La capillita

Miércoles 1 de abril de 2015

El viejo camino es ahora un cauce seco; ya no se le atreven los carros que entonces eran barquitos entre Azara y Apóstoles. Los agricultores inmigrantes fueron callados marineros de aquel río vital y rojizo, y con aire franciscano y con obstinada esperanza, iban entre las orillas verdes de un pueblo a otro en sus ágiles carros, que se alivianaban en la huella como se alivianan hoy los botecitos en el agua.
Uno de ellos habrá decidido levantar una capilla bajo la advocación de San Antonio de Padua.
Austera, privada, acorde a su fin, armoniosa y blanca. Traduce su belleza eslava a la lengua silvestre el tacuaral que la abriga.
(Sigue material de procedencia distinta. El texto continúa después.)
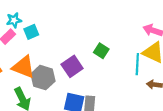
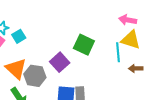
green square: (101, 51) -> (84, 45), size x1.5
orange triangle: (23, 67) -> (16, 69), turned 30

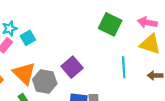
green square: (84, 45) -> (110, 24), moved
cyan line: (118, 52) -> (124, 67), moved

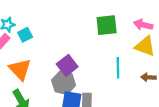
green square: (110, 24) -> (107, 25), turned -35
gray hexagon: (45, 81) -> (64, 83), moved

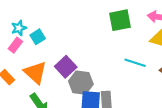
purple square: (67, 65) -> (66, 67), moved
cyan line: (118, 68) -> (135, 63), turned -66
El sendero es un muelle y  conduce al portalcito verde que apenas cela un cerrojo pasador. Midiéndola en pasos, la capilla tiene tres pasos de ancho y cuatro de largo. Un altar exalta el cuadro del santo que sostiene en sus brazos a un Jesús niño.
Cacharros cerámicos con flores secas son anónimo homenaje y entre pequeños posavelas de tacuara el tiempo ha dejado cartas con pedidos y agradecimientos de favores. Sinceras religiosidades.
Tiene tan poca altura que pueden verse en el techo las cañas que le sirven de estructura a la manera de “adobe armado”.
Iluminan su nochecita cálida e intemporal las velas del humilde candelabro de hierro, aéreo y patriarcal que pende serenamente como la Cruz del Sur.
Pero lo más llamativo es el cuadro pintado sobre tablas enmarcadas. A un costado del altar sin ningún reparo aún nos admiran sus trazos esfumados. Las miradas de María y José mantienen ese raro brillo que el tiempo va mejorando. Como en un cuadro de Leonardo el paisaje de fondo está habitado de formas y seres misteriosos.
La  capillita fue un faro para el alma de aquellos navegantes del viejo camino entre Apóstoles y Azara. Habrán detenido aquí mismo el carro. ¿Pero, quién cuidará mejor aquellos elementos tan cargados de fervores que una cruz de madera?